Don’t get me wrong. I have suitors. Good ones,
even. But I love my boyfriend. He’s fun. Easy. A little wild. And, most
importantly...He’s not stuck-up like the rest.
“Uh... just my friends goofing around,”
“I want the truth, Verra.”
“Daddy, I think you’re tired,” I deflected smoothly.
“Maybe you should get some rest, and we can talk about this later.”
“Do you have a stalker?”
“No. Baron is being paranoid. He’s fired.”
“He’s not fired. I’ve already had him set up
surveillance around the mansion.”
Shit.
How was I supposed to sneak my dumb boyfriend in now?
“Is that really necessary, Father?”
“It absolutely is.
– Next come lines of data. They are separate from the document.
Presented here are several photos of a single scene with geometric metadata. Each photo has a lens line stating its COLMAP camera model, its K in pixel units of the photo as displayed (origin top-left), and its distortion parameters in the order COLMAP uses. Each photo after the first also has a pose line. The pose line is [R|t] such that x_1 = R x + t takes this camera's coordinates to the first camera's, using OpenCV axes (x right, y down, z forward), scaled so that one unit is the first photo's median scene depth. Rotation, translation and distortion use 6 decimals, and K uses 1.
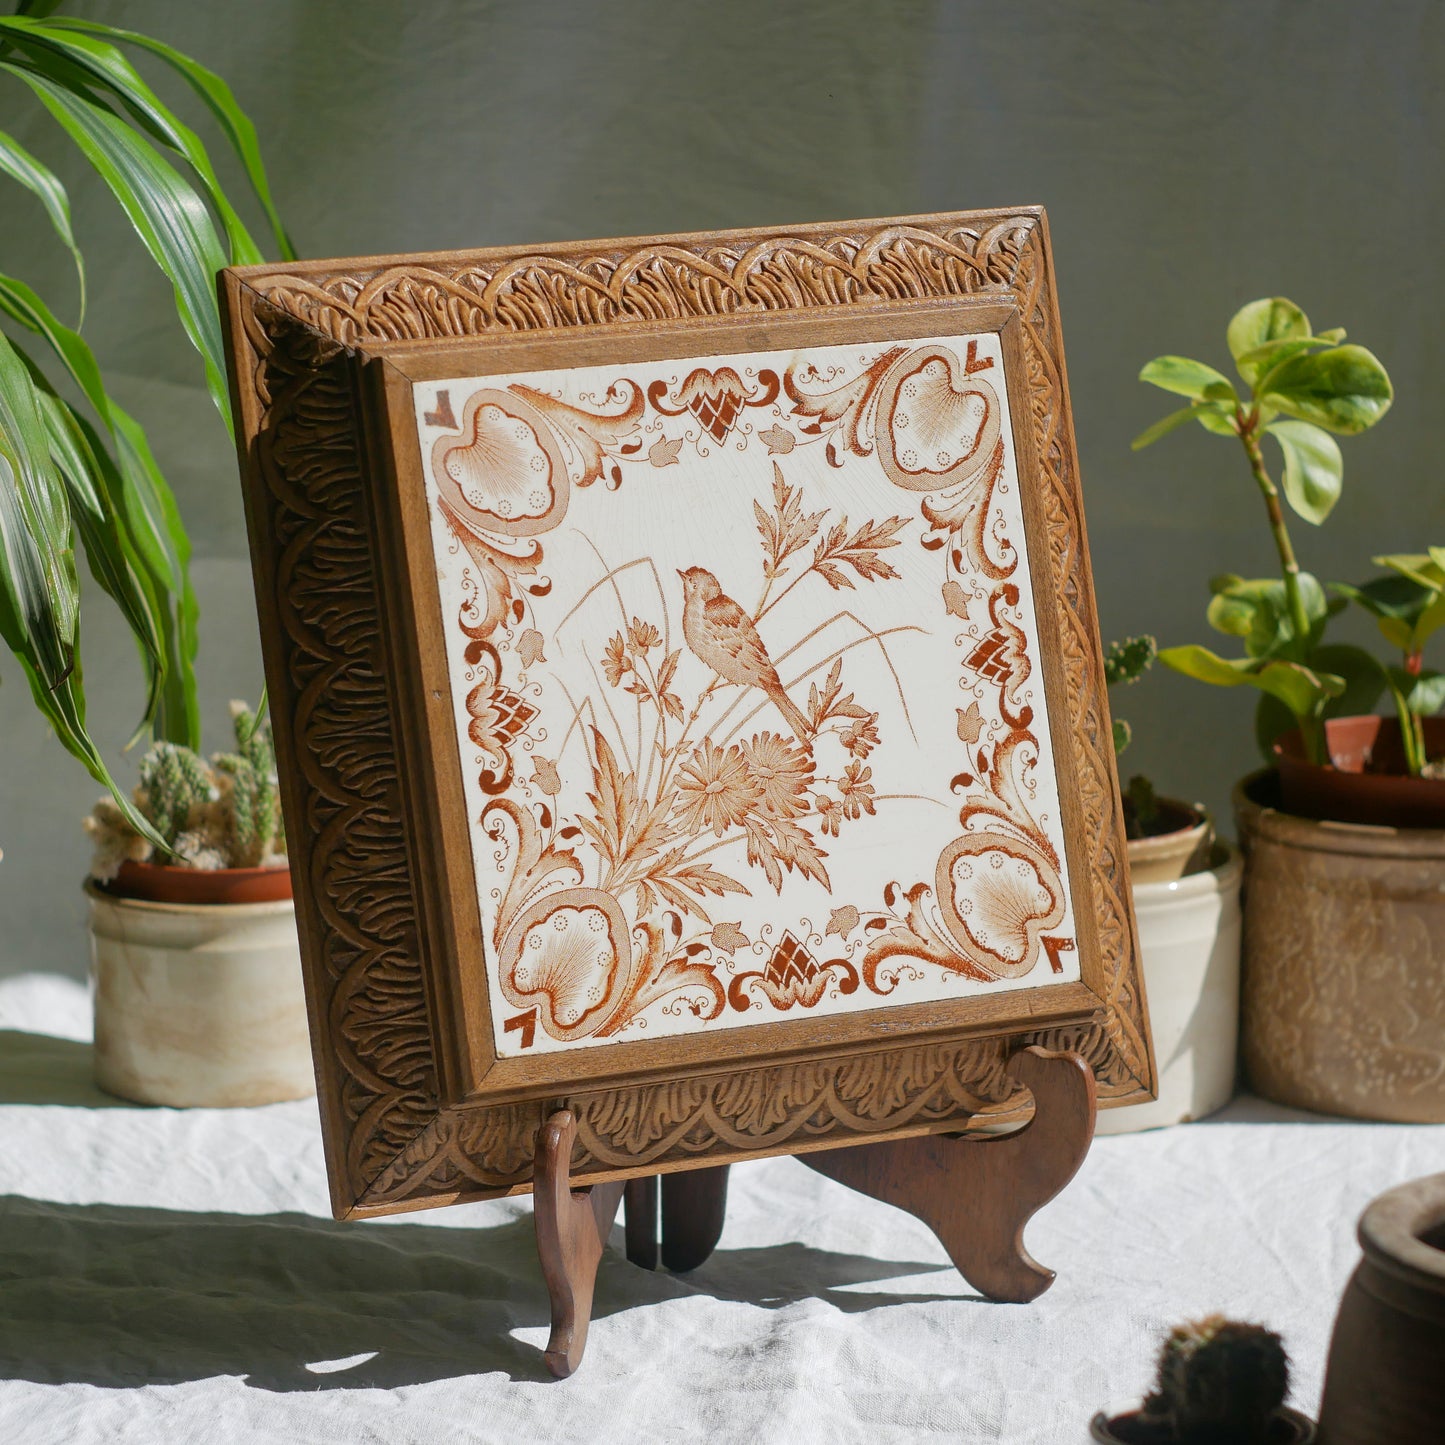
lens RADIAL K [[7278.1, 0, 722.5], [0, 7278.1, 722.5], [0, 0, 1]] dist [-0.008935, -3.386101]
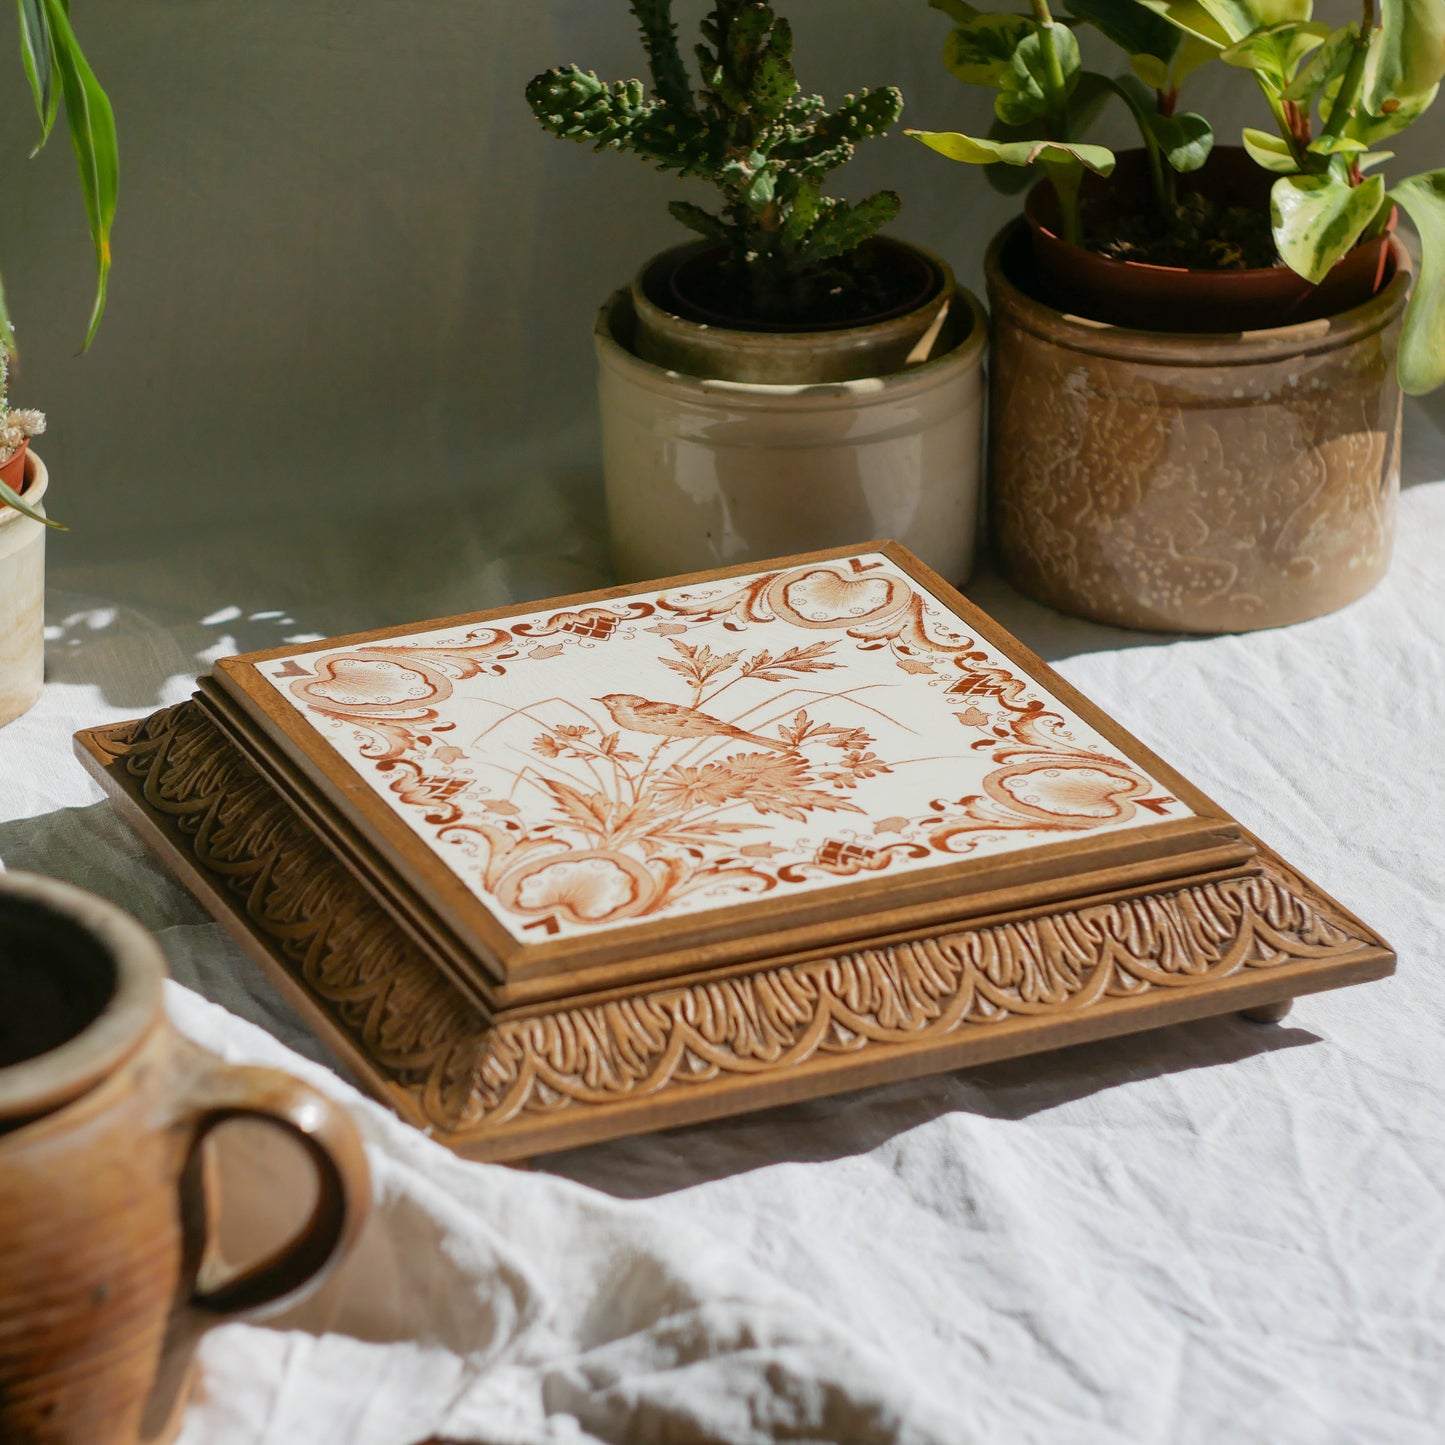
lens RADIAL K [[6888.4, 0, 688.9], [0, 6888.4, 723.1], [0, 0, 1]] dist [0.003745, -2.174599]
pose [[0.852669, -0.521447, 0.032402, -0.026115], [0.316497, 0.466202, -0.826127, 0.724075], [0.415675, 0.714667, 0.562552, 0.497069]]
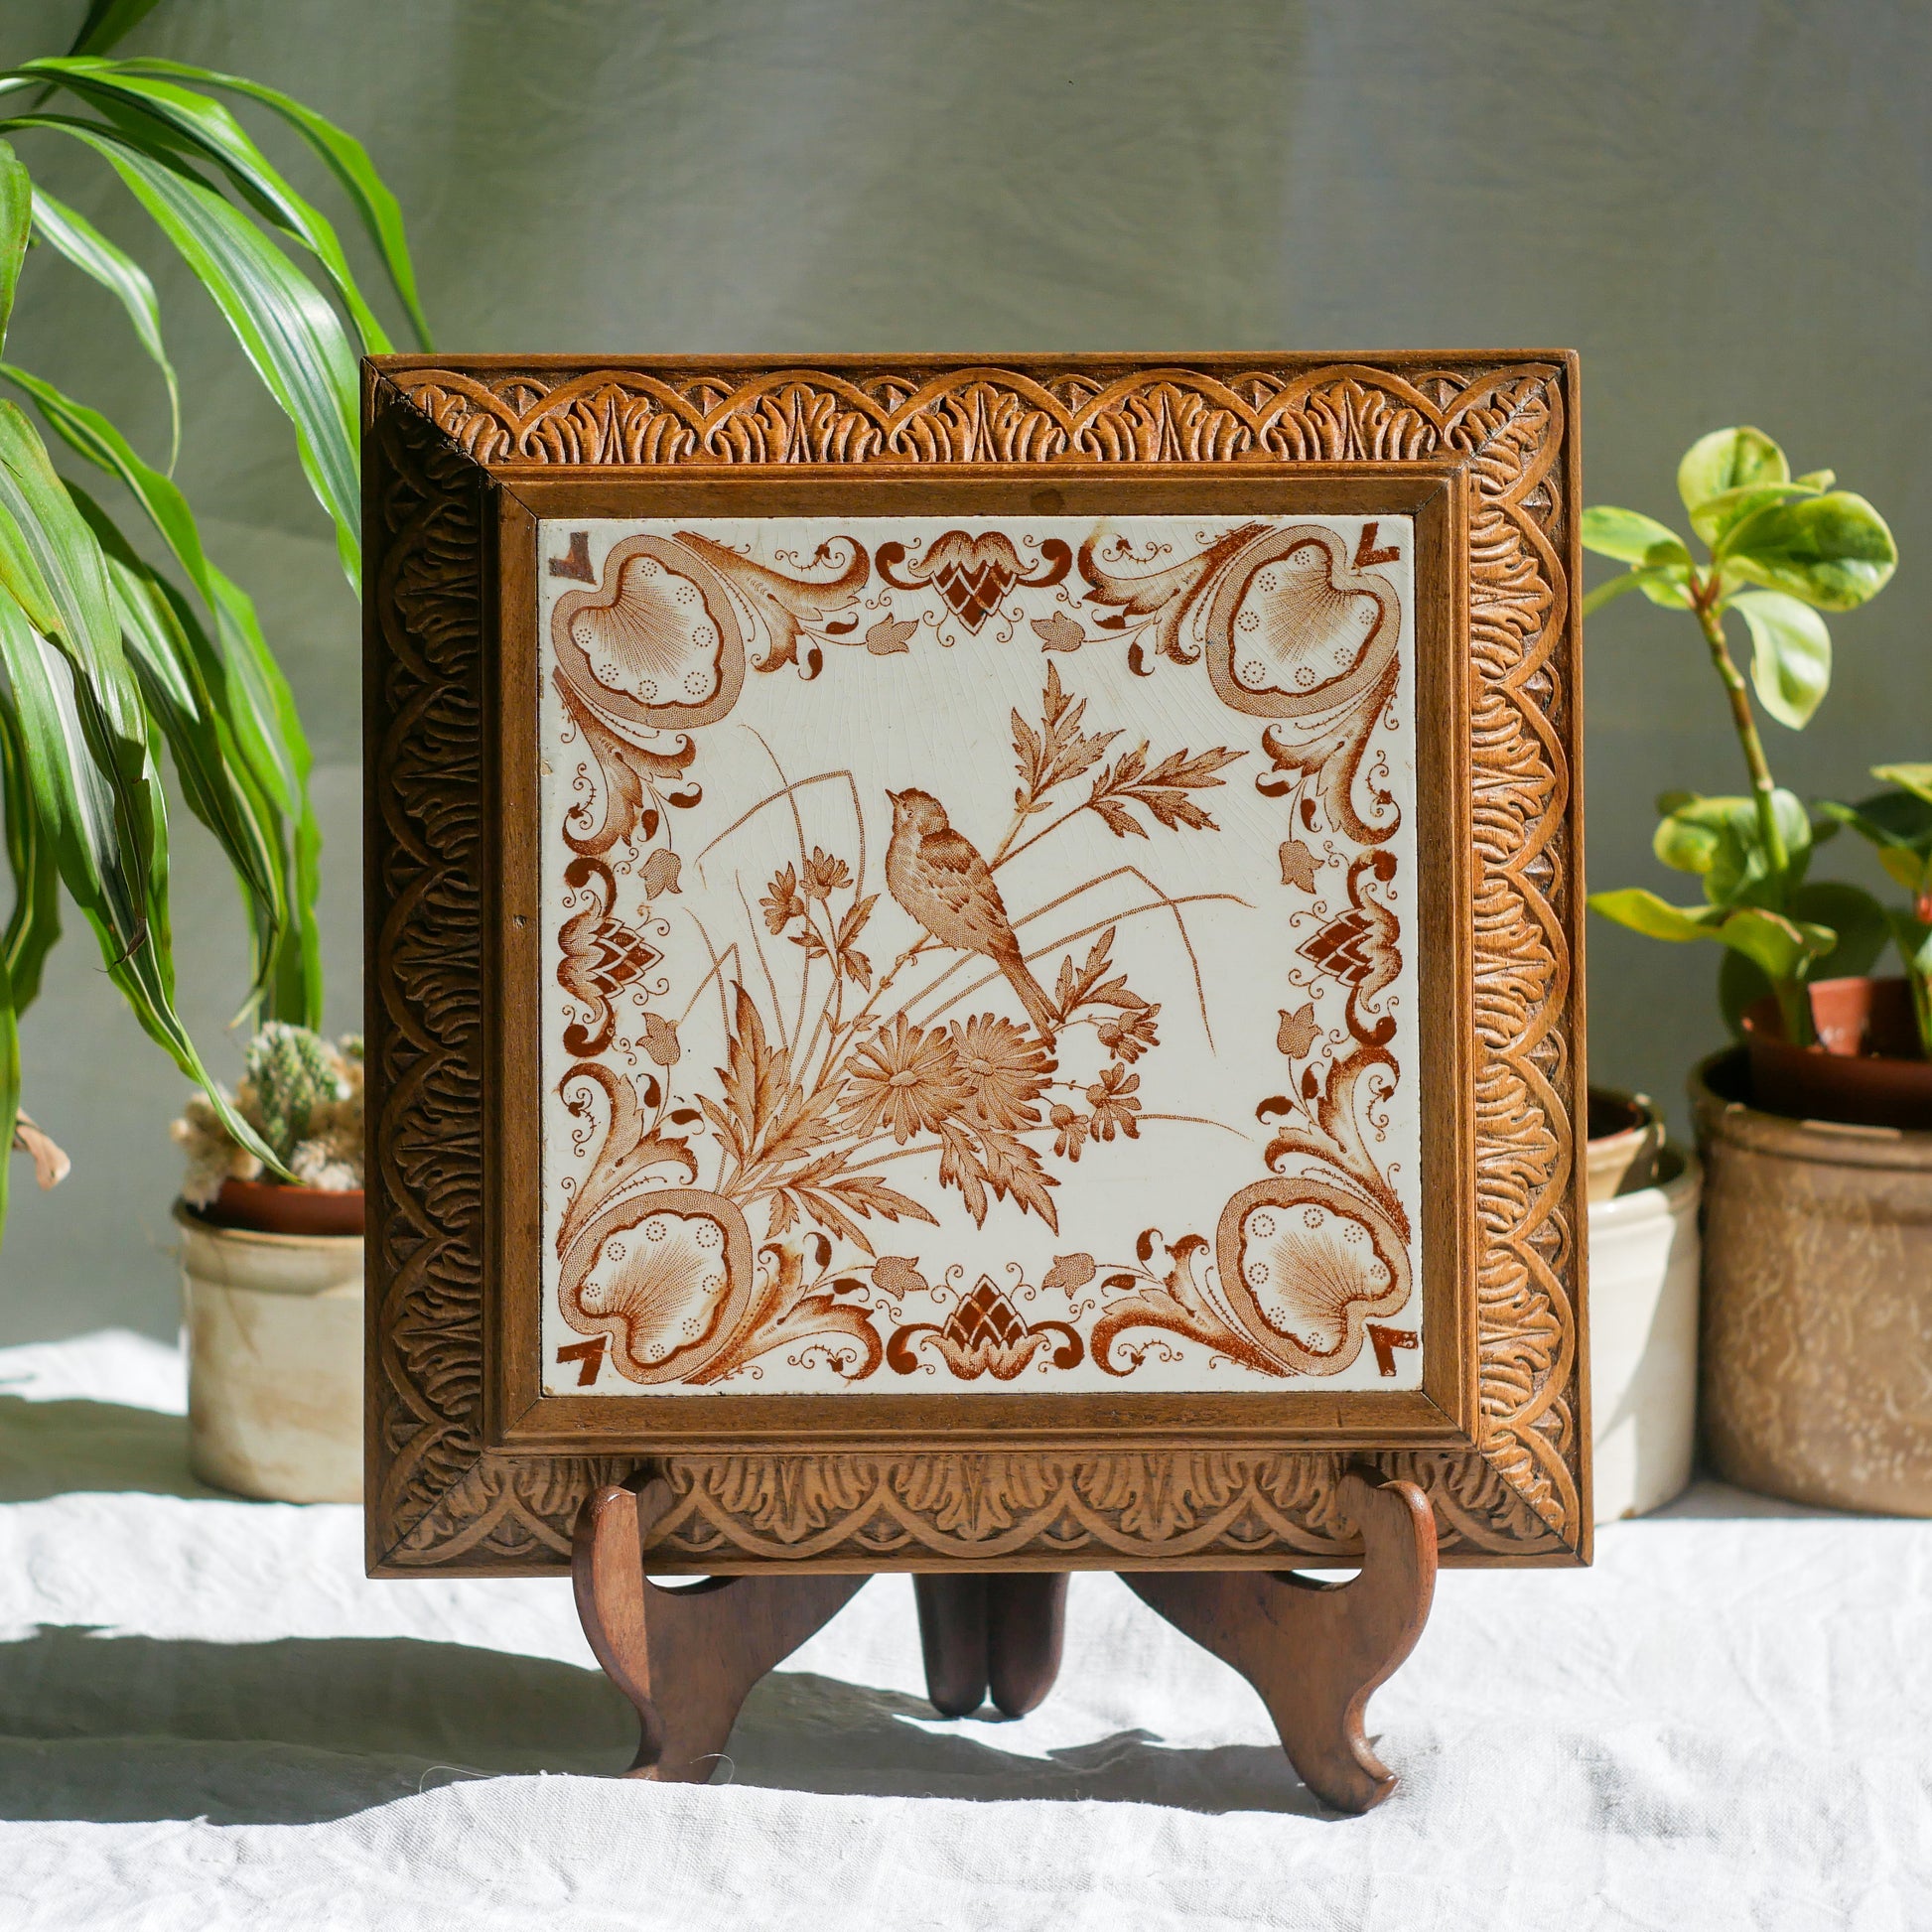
lens RADIAL K [[9731.0, 0, 966.0], [0, 9731.0, 966.0], [0, 0, 1]] dist [-0.008935, -3.386101]
pose [[0.886907, 0.097748, -0.451489, 0.461331], [-0.093488, 0.995113, 0.031797, -0.035687], [0.452390, 0.014008, 0.891710, 0.091613]]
How long has this been going on?”
“It’s just some guy with too much time on his hands.
It’s not like he can get close not with your security detail tracking my every
move.”
“I want you to stay within the estate grounds. No
exceptions.”
“You’re overreacting. Maybe those notes were even
meant for you?”
“They had your name on them,” he said coldly.
“Signed. Sealed.”
Damn it.
There was no talking my way out of this, was there?
“Fine. Yes. I have a stalker. We don’t know who it is.
Could be one of your enemies for all we know. You’re the one with a life
full of powerful people, not me. I shouldn’t be punished for the dangers your
life attracts.”
“Save the dramatics for your friends. You’re staying
in.”
We’ll see about that.
My father turned his back more often than he realized,
and the guards he had assigned to me were laughably easy to manipulate. Toss
them a shiny enough deal, and they chased it like dogs after a bone.
“I’ll stay in,” I said sweetly.
“Good. If you do go out, you’ll notify me. I’ll assign
additional guards.”
“Sure.”
“Verra.”
“Hm?”
“This is for your own good.”
“Of course.” I smirked.
There was no need to throw a tantrum. I had my
lifestyle when his back was turned, and my sweet, obedient daughter act
whenever his sharp hazel eyes, flecked with gold were watching.